- [Stored data entries]:
[Start of section]
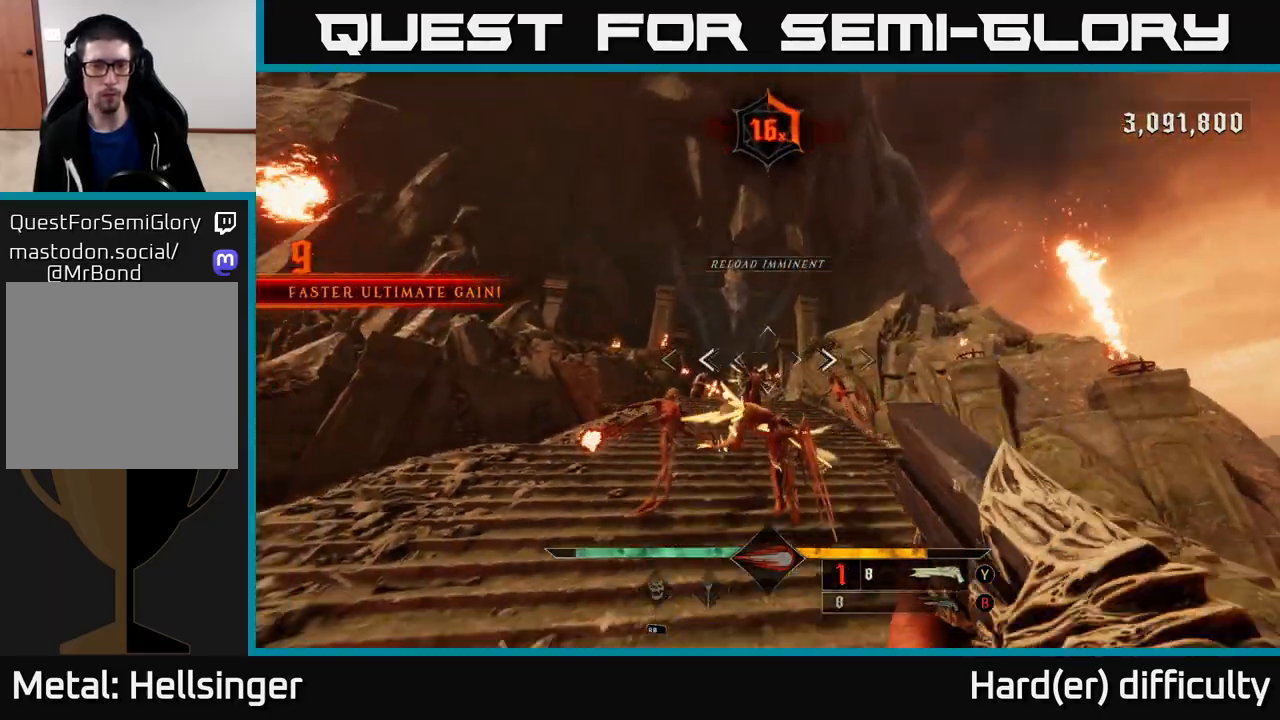
{"buttons": [], "left_stick": "up-right", "right_stick": "center", "events": [[50, "R2", "down"], [67, "right_stick", "center"], [83, "L2", "down"], [133, "R2", "up"], [133, "left_stick", "right"], [200, "L2", "up"], [267, "left_stick", "up-right"], [283, "right_stick", "left"], [483, "right_stick", "center"]]}
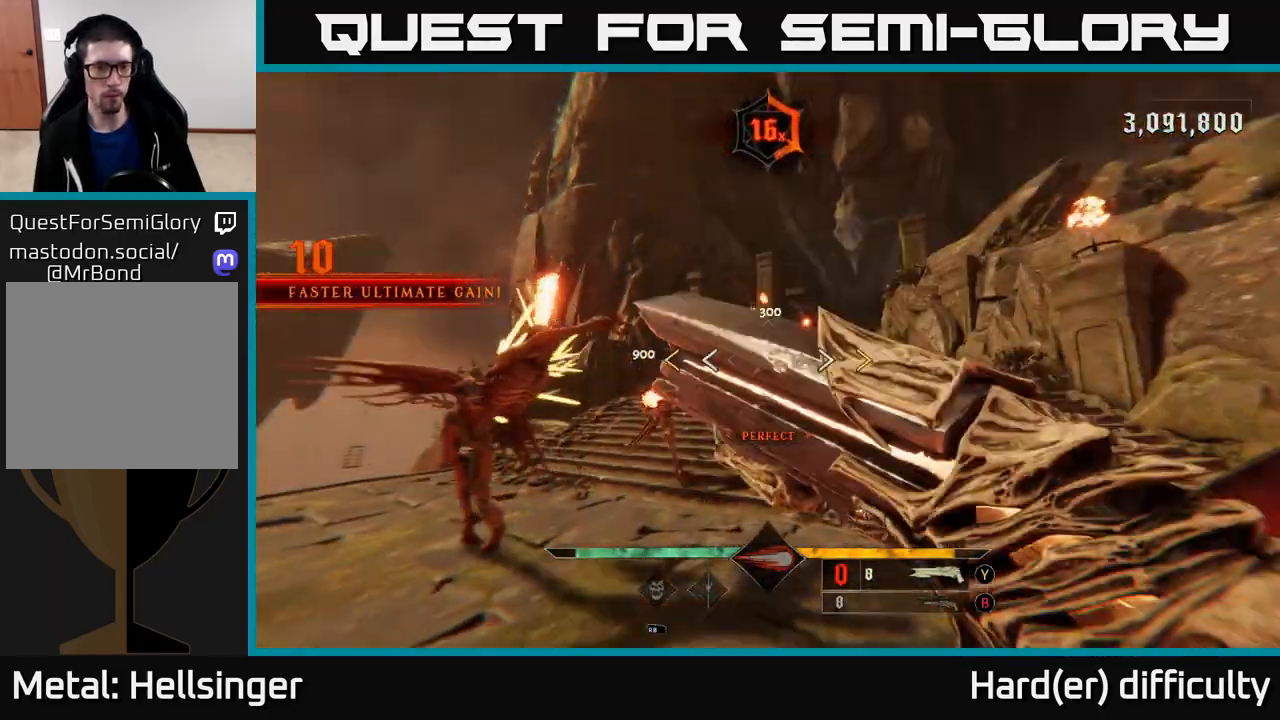
{"buttons": [], "left_stick": "up-right", "right_stick": "center", "events": [[50, "A", "down"], [133, "A", "up"]]}
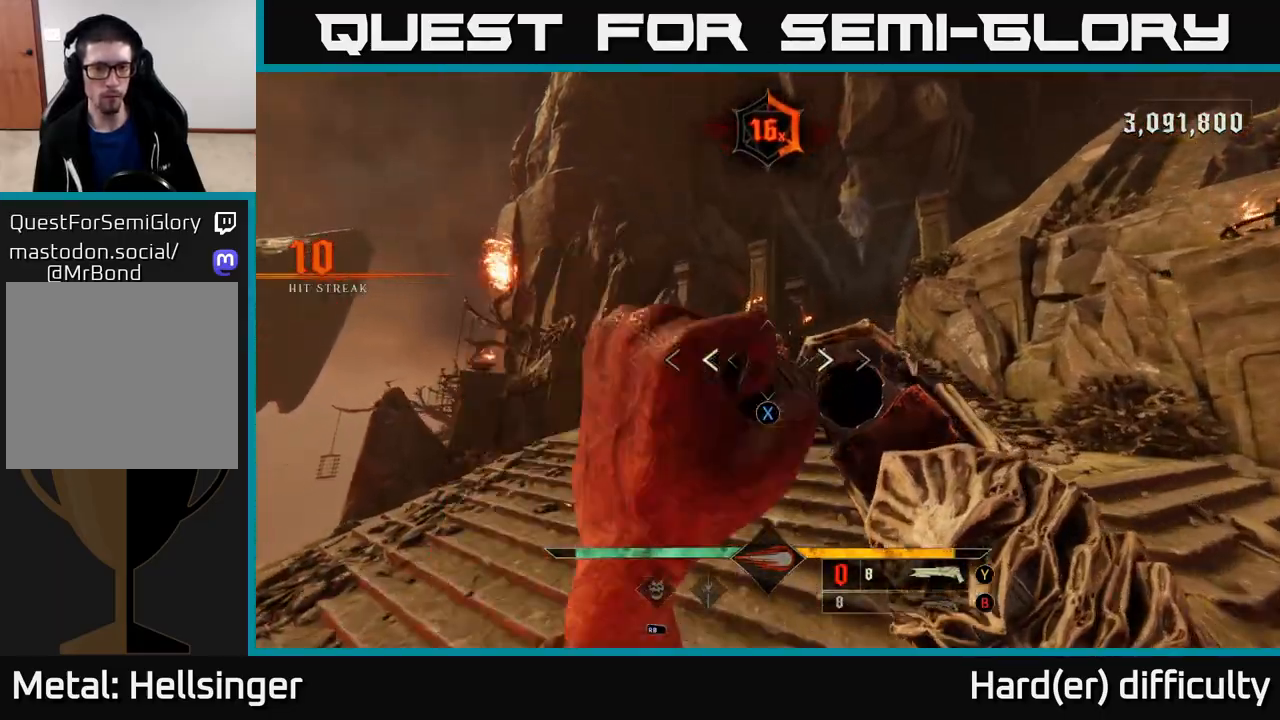
{"buttons": ["R2"], "left_stick": "up-left", "right_stick": "center", "events": [[50, "X", "down"], [100, "X", "up"], [183, "left_stick", "up"], [283, "left_stick", "up-left"], [283, "right_stick", "left"], [467, "right_stick", "center"], [483, "R2", "down"]]}
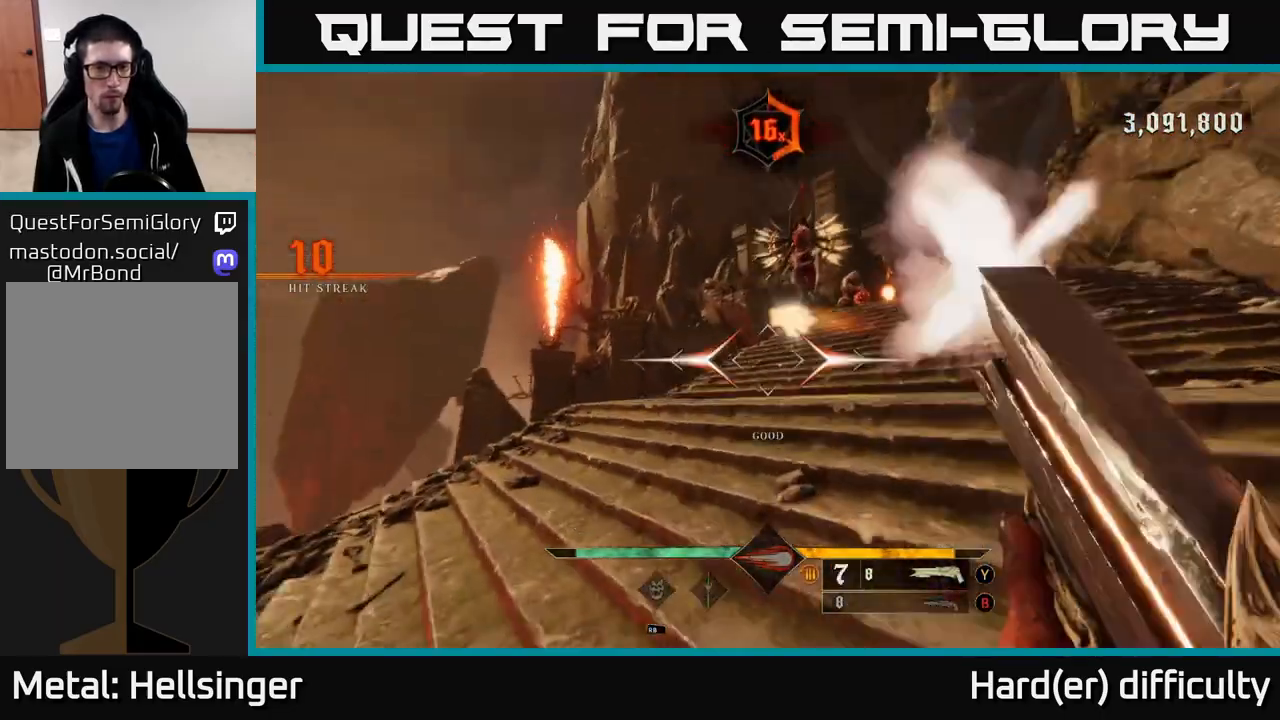
{"buttons": [], "left_stick": "left", "right_stick": "right", "events": [[33, "L2", "down"], [67, "R2", "up"], [150, "right_stick", "right"], [183, "L2", "up"], [217, "left_stick", "left"]]}
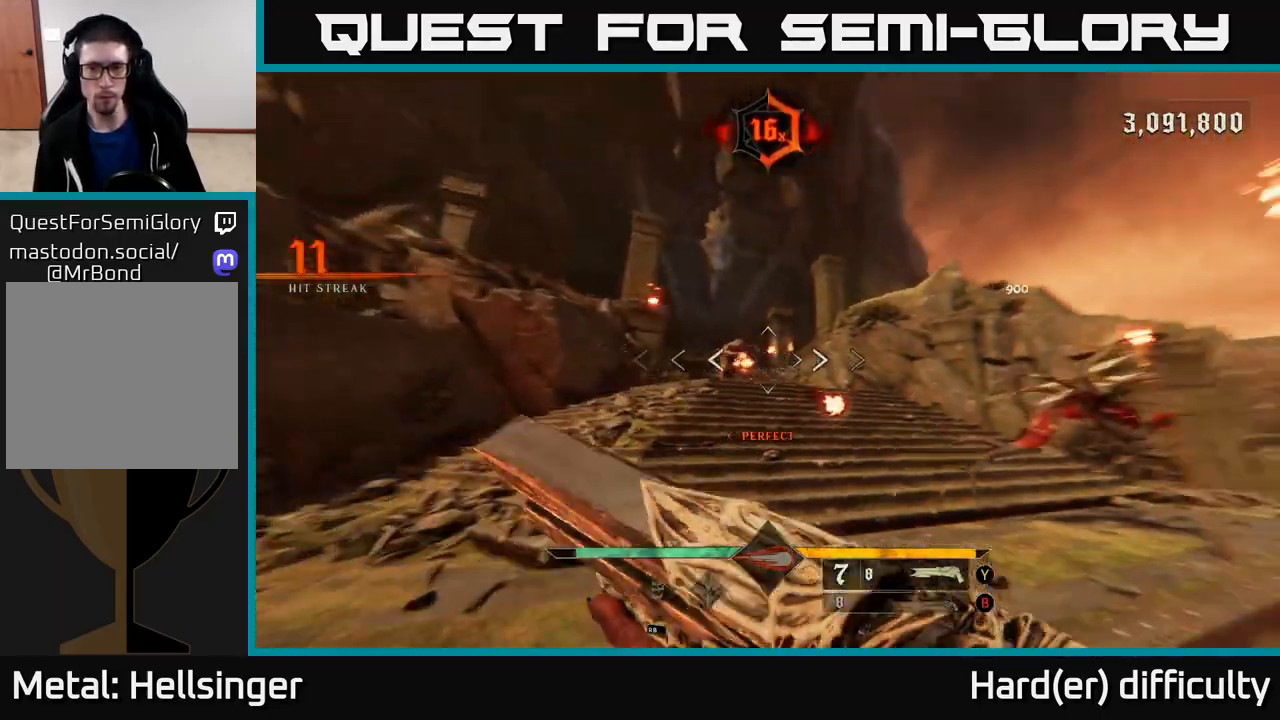
{"buttons": ["L2", "R2"], "left_stick": "left", "right_stick": "right", "events": [[67, "left_stick", "up-left"], [217, "right_stick", "down-right"], [250, "left_stick", "left"], [450, "R2", "down"], [467, "L2", "down"], [483, "right_stick", "right"]]}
[End of section]
- [Task to carry out]:
Print all records verbatim, excluding pictures.

- [Task answer]:
{"buttons": [], "left_stick": "up-right", "right_stick": "center", "events": [[50, "R2", "down"], [67, "right_stick", "center"], [83, "L2", "down"], [133, "R2", "up"], [133, "left_stick", "right"], [200, "L2", "up"], [267, "left_stick", "up-right"], [283, "right_stick", "left"], [483, "right_stick", "center"]]}
{"buttons": [], "left_stick": "up-right", "right_stick": "center", "events": [[50, "A", "down"], [133, "A", "up"]]}
{"buttons": ["R2"], "left_stick": "up-left", "right_stick": "center", "events": [[50, "X", "down"], [100, "X", "up"], [183, "left_stick", "up"], [283, "left_stick", "up-left"], [283, "right_stick", "left"], [467, "right_stick", "center"], [483, "R2", "down"]]}
{"buttons": [], "left_stick": "left", "right_stick": "right", "events": [[33, "L2", "down"], [67, "R2", "up"], [150, "right_stick", "right"], [183, "L2", "up"], [217, "left_stick", "left"]]}
{"buttons": ["L2", "R2"], "left_stick": "left", "right_stick": "right", "events": [[67, "left_stick", "up-left"], [217, "right_stick", "down-right"], [250, "left_stick", "left"], [450, "R2", "down"], [467, "L2", "down"], [483, "right_stick", "right"]]}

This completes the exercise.